The rise in half-year net profit from Sh1.64 billion posted in a similar period last year came on the back of net investment income rising 2.5 times to Sh13.27 billion from Sh5.3 billion.
“We are confident in the growth and performance trend that Britam has achieved, supported by its subsidiaries in Kenya and the region.
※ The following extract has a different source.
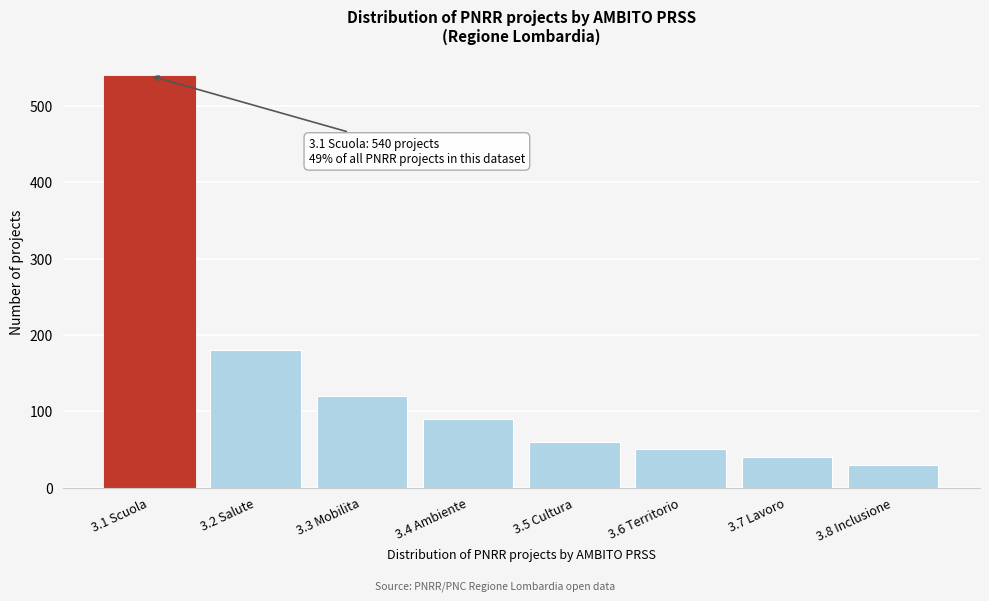

Reading left to right, list all the values displayed in this chart.

540	180	120	90	60	50	40	29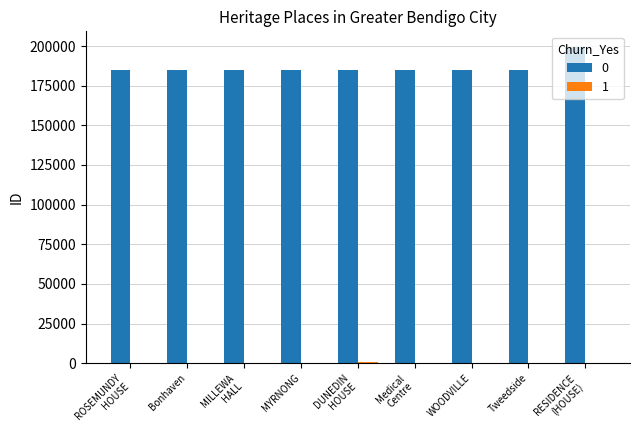

The 0 series shows 288992 at WOODVILLE. True or false?

False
Our business is expanding its revenue base while effectively managing costs,” Britam Chief Executive Officer Tom Gitogo said.
“Our customer-centric approach is fueling growth in our customer base and product uptake, particularly through micro-insurance, partnerships, and digital channels.”
The investment income growth was fueled by interest and dividend income rising 34 percent to Sh9.1 billion, which the insurer attributed to growth in revenue and the gains from the realignment of the group’s investment portfolio.
Britam also booked a Sh3.79 billion gain on financial assets at a fair value, compared with a Sh1.8 billion loss posted in a similar period last year.
The increased investment income helped offset the 12.7 percent decline in net insurance service result to Sh2.13 billion in the wake of claims paid out rising at a faster pace than that of premiums received.
Britam said insurance revenue, which is money from written premiums, increased to Sh17.8 billion from Sh16.6 billion, primarily driven by growth in the Kenya insurance business and regional general insurance businesses, which contributed 30 percent of the revenue.
The group has a presence in seven countries in Africa namely Kenya, Uganda, Tanzania, Rwanda, South Sudan, Mozambique, and Malawi.
Britam’s insurance service expense hit Sh13.6 billion from Sh11.3 billion, while net insurance finance expenses rose 2.6 times to Sh12.3 billion during the same period.
“Net insurance finance expenses increased mainly due to growth in interest cost for the deposit administration business driven by better investment performance. This has also been impacted by a decline in the yield curve, which has led to an increase in the insurance contract liabilities. The increase has been offset by a matching increase in fair value gain on assets,” said Britam.
Britam’s growth in profit is in line with that of other Nairobi Securities Exchange-listed insurers, which have seen a rise in profits.
Jubilee Holdings net profit in the six months increased by 22.7 percent to Sh2.5 billion on increased income from insurance, helping the insurer maintain Sh2 per share interim dividend.
CIC Insurance Group posted a 0.64 percent rise in net profit to Sh709.99 million in the same period as net earnings of Liberty Kenya nearly tripled to Sh632 million from Sh213 million, while Sanlam Kenya emerged from a loss to post a Sh282.2 million net profit.